J’avais un boss chill qui chialait pas quand je demandais congé pour faire des shows. Les derniers temps, je m’étais mise à faire des shifts weird, je rentrais à 23h après un spectacle pour closer. Juste de même. Flexibilité et ancienneté.
J’parle au passé, mais je suis pas renvoyée. J’ai pas eu mon 4%. Mon boss, c’est encore mon boss. Le bar est pas mort. Aux dernières nouvelles, il survit financièrement. Il est dans le coma économique. On ne sait pas quand il va revenir à lui. Alors, comment je suis supposée passer à autre chose ?
Je suis tombée dans les craques du système. Les ceuzes qui doivent se « ré-inventer ». Mais bâtard, ousséssa?
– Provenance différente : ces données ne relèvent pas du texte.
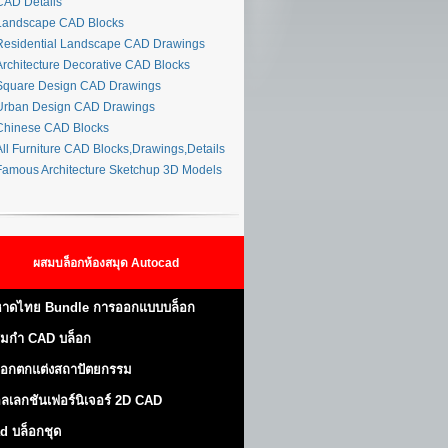
AD Details
andscape CAD Blocks
esidential Landscape CAD Drawings
rchitecture Decorative CAD Blocks
quare Design CAD Drawings
rban Design CAD Drawings
hinese CAD Blocks
ll Furniture CAD Blocks,Drawings,Details
amous Architecture Sketchup 3D Models
ผสมบล็อกห้องสมุด Autocad
าดไทย Bundle การออกแบบบล็อก
มกำ CAD บล็อก
็อกตกแต่งสถาปัตยกรรม
ลเลกชันเฟอร์นิเจอร์ 2D CAD
d บล็อกชุด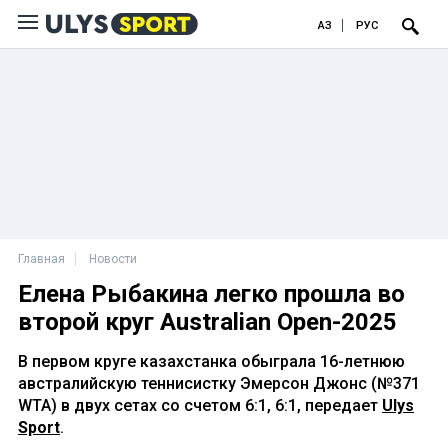
ҚАЗ
РУС
Главная
Новости
Елена Рыбакина легко прошла во
второй круг Australian Open-2025
В первом круге казахстанка обыграла 16-летнюю
австралийскую теннисистку Эмерсон Джонс (№371
WTA) в двух сетах со счетом 6:1, 6:1, передает
Ulys
Sport
.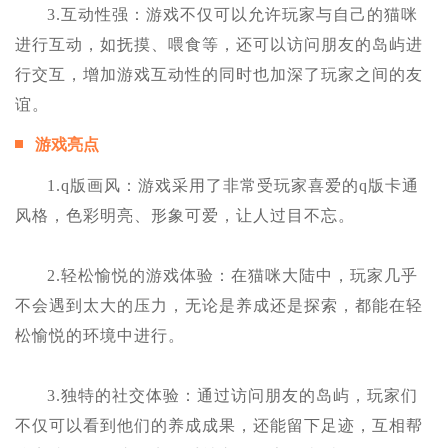
3.互动性强：游戏不仅可以允许玩家与自己的猫咪
进行互动，如抚摸、喂食等，还可以访问朋友的岛屿进
行交互，增加游戏互动性的同时也加深了玩家之间的友
谊。
游戏亮点
1.q版画风：游戏采用了非常受玩家喜爱的q版卡通
风格，色彩明亮、形象可爱，让人过目不忘。
2.轻松愉悦的游戏体验：在猫咪大陆中，玩家几乎
不会遇到太大的压力，无论是养成还是探索，都能在轻
松愉悦的环境中进行。
3.独特的社交体验：通过访问朋友的岛屿，玩家们
不仅可以看到他们的养成成果，还能留下足迹，互相帮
J’ai étudié dans mon domaine ! J’ai fait une école supérieure d’art moi, Meusieur ! J’ai des T4 qui prouvent que j’en faisais un presque métier ! J’étais une travailleuse d’expérience dans ma job alimentaire, je m’étais spécialisée pis toute ! C’est pas ça, la recette du succès ? Étudier, se spécialiser, pas mettre tous ses oeufs dans le même panier ? Pourquoi je me sens comme si j’avais fait de quoi de pas correct ? Qu’on n’a plus besoin de mon expertise en fun ? Comme si j’avais étudié les licornes pis que je m’étais spécialisé en tressage de tapis. Me semble que, le plaisir, on va revouloir en avoir un moment donné, non ?
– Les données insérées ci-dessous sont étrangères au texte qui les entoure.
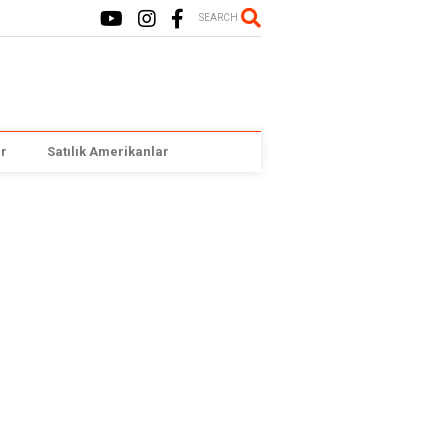
SEARCH
r
Satılık Amerikanlar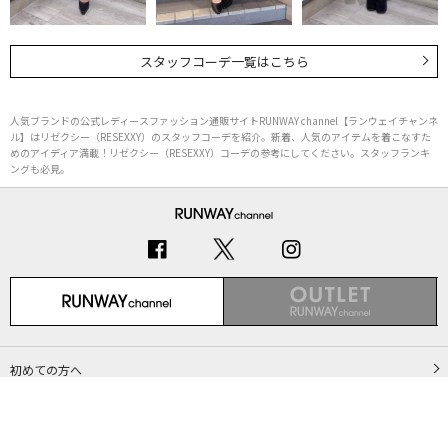
スタッフコーデ一覧はこちら
人気ブランドの公式レディースファッション通販サイトRUNWAY channel【ランウェイチャンネ
ル】はリゼクシー（RESEXXY）のスタッフコーデを紹介。新着、人気のアイテムを着こなすた
めのアイディア満載！リゼクシー（RESEXXY）コーデの参考にしてください。スタッフランキ
ングも必見。
初めての方へ
ご利用ガイド（Q&A）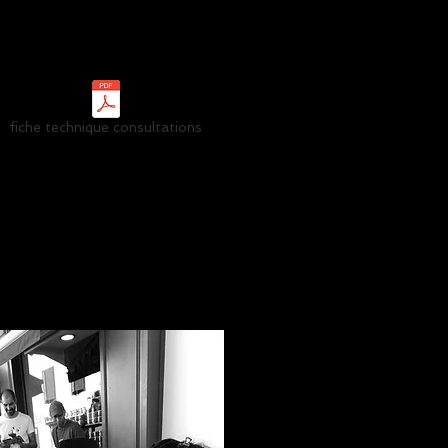
fiche technique consultations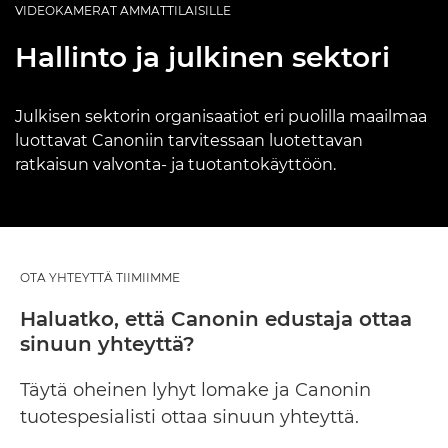
VIDEOKAMERAT AMMATTILAISILLE
Hallinto ja julkinen sektori
Julkisen sektorin organisaatiot eri puolilla maailmaa
luottavat Canoniin tarvitessaan luotettavan
ratkaisun valvonta- ja tuotantokäyttöön.
OTA YHTEYTTÄ TIIMIIMME
Haluatko, että Canonin edustaja ottaa
sinuun yhteyttä?
Täytä oheinen lyhyt lomake ja Canonin
tuotespesialisti ottaa sinuun yhteyttä.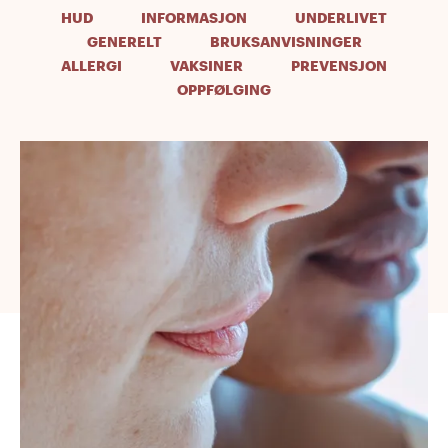
HUD
INFORMASJON
UNDERLIVET
GENERELT
BRUKSANVISNINGER
ALLERGI
VAKSINER
PREVENSJON
OPPFØLGING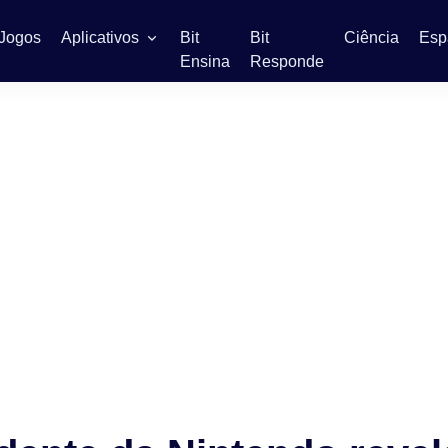
Jogos
Aplicativos
Bit
Bit
Ciência
Esp
Ensina
Responde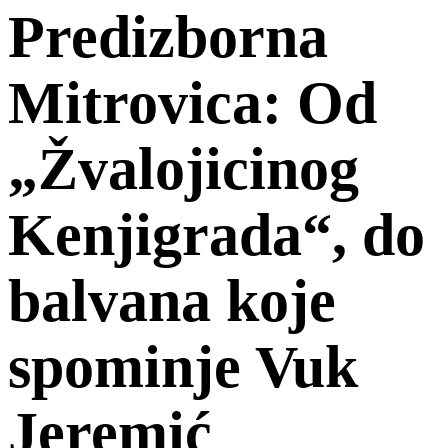
Predizborna
Mitrovica: Od
„Žvalojicinog
Kenjigrada“, do
balvana koje
spominje Vuk
Jeremić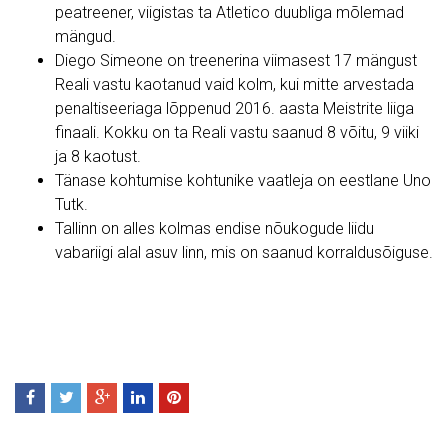
peatreener, viigistas ta Atletico duubliga mõlemad
mängud.
Diego Simeone on treenerina viimasest 17 mängust
Reali vastu kaotanud vaid kolm, kui mitte arvestada
penaltiseeriaga lõppenud 2016. aasta Meistrite liiga
finaali. Kokku on ta Reali vastu saanud 8 võitu, 9 viiki
ja 8 kaotust.
Tänase kohtumise kohtunike vaatleja on eestlane Uno
Tutk.
Tallinn on alles kolmas endise nõukogude liidu
vabariigi alal asuv linn, mis on saanud korraldusõiguse.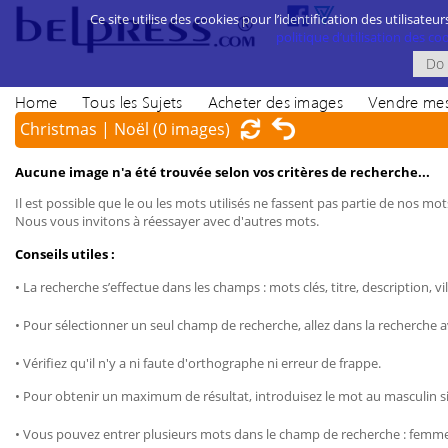
Ce site utilise des cookies pour l’identification des utilisateur
politique d’utilisation des cook
Home
Tous les Sujets
Acheter des images
Vendre mes
Christmas | Noël
(0 images)
Aucune image n'a été trouvée selon vos critères de recherche...
Il est possible que le ou les mots utilisés ne fassent pas partie de nos mots
Nous vous invitons à réessayer avec d'autres mots.
Conseils utiles :
• La recherche s’effectue dans les champs : mots clés, titre, description, vil
• Pour sélectionner un seul champ de recherche, allez dans la recherche 
• Vérifiez qu'il n'y a ni faute d'orthographe ni erreur de frappe.
• Pour obtenir un maximum de résultat, introduisez le mot au masculin sin
• Vous pouvez entrer plusieurs mots dans le champ de recherche : femme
Ils vont arrêter l’aide d’urgence, ils veulent qu’on aillent « prendre soin de nos personnes âgées », cute. Pourquoi on demande pas ça aux faiseux d’annonces ? Ils servent à quoi eux autres, à part nous appauvrir ? Ils prennent soin de leurs piscines, sont pas capables de « prendre soin de nos personnes âgées » ? Personne voulait la faire ma job non plus avant ! Pas de fin de semaines. Travail de nuit. Clientèle problématique. Impossible de fêter une fête païenne ou religieuse quelconque de ta sainte-vie. Salaire variable. Environnement stressant. Dur sur le corps. Pis là vous voulez que je retourne faire une job que personne veut faire ? Ciboire. Comment ça les pousseux de crayons pis les vendeux d’affaires l’ont facile eux-autres?
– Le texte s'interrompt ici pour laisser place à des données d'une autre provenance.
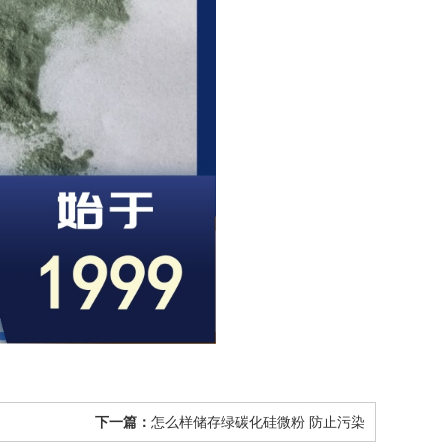
下一篇：
怎么样储存绿碳化硅微粉 防止污染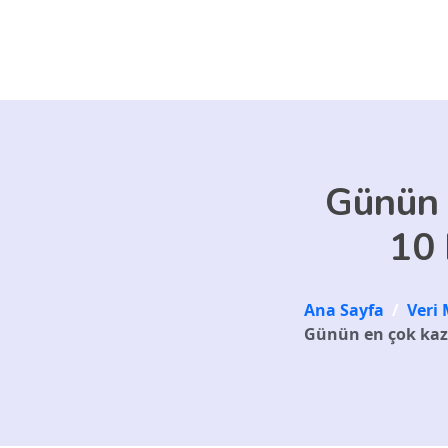
Skip to main content
Günün 
10 
Ana Sayfa
/
Veri 
Günün en çok kaza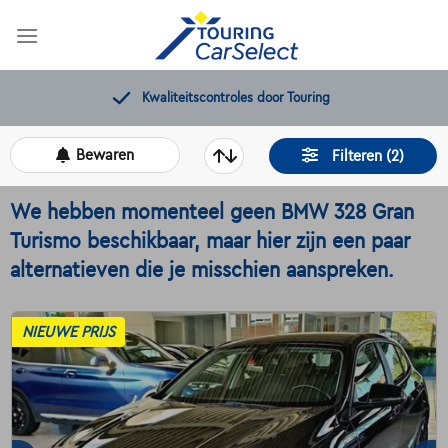
Skip
to
content
Kwaliteitscontroles door Touring
Bewaren
Filteren (2)
We hebben momenteel geen BMW 328 Gran
Turismo beschikbaar, maar hier zijn een paar
alternatieven die je misschien aanspreken.
NIEUWE PRIJS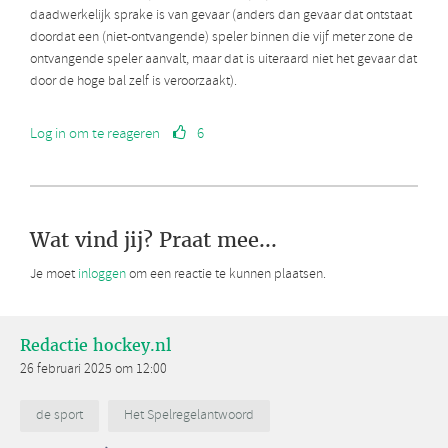
daadwerkelijk sprake is van gevaar (anders dan gevaar dat ontstaat
doordat een (niet-ontvangende) speler binnen die vijf meter zone de
ontvangende speler aanvalt, maar dat is uiteraard niet het gevaar dat
door de hoge bal zelf is veroorzaakt).
Log in om te reageren
6
Wat vind jij? Praat mee...
Je moet
inloggen
om een reactie te kunnen plaatsen.
Redactie hockey.nl
26 februari 2025 om 12:00
de sport
Het Spelregelantwoord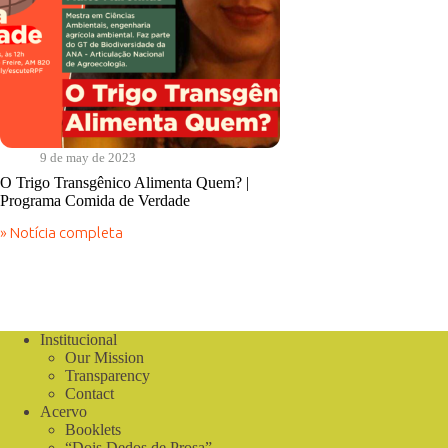
9 de may de 2023
O Trigo Transgênico Alimenta Quem? |
Programa Comida de Verdade
» Notícia completa
O
Trigo
Transgênico
Alimenta
Quem?
|
Institucional
Programa
Our Mission
Comida
de
Transparency
Verdade
Contact
Acervo
Booklets
“Dois Dedos de Prosa”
Quand je pense qu’à la brasserie on avait encore une machine à peanuts.
Le 15 mars quand ils ont fermé les bars, je devais travailler. Mais quand je suis arrivée au bar, ils ont fermé les machines à poker. Le gouvernement niaisait pas. Un client régulier était arrivé à midi pour boire et profiter du bar avant que ça ferme, le flair. Quand je suis arrivée, il avait de la misère à tenir debout, mais il avait aussi de la misère à se tenir assis. J’étais un peu soulagée de pas être pognée avec lui qui me parle de ses problèmes. Mais là tu vois je m’en ennuie des problèmes qui riment pas avec brutus. (jveux même pu le nommer)
Ma job est dans le coma. Je fais quoi ?
J’ai un ami-collègue qui vient de mourir, c’était le coeur du bar. Qu’est-ce qu’on fait ?
J’ai appliqué pour être factrice, j’ai besoin de voir du monde. J’aimerais ça que Poste Canada me rappelle, je pourrais passer penser à autre chose, en m’entraînant les mollets.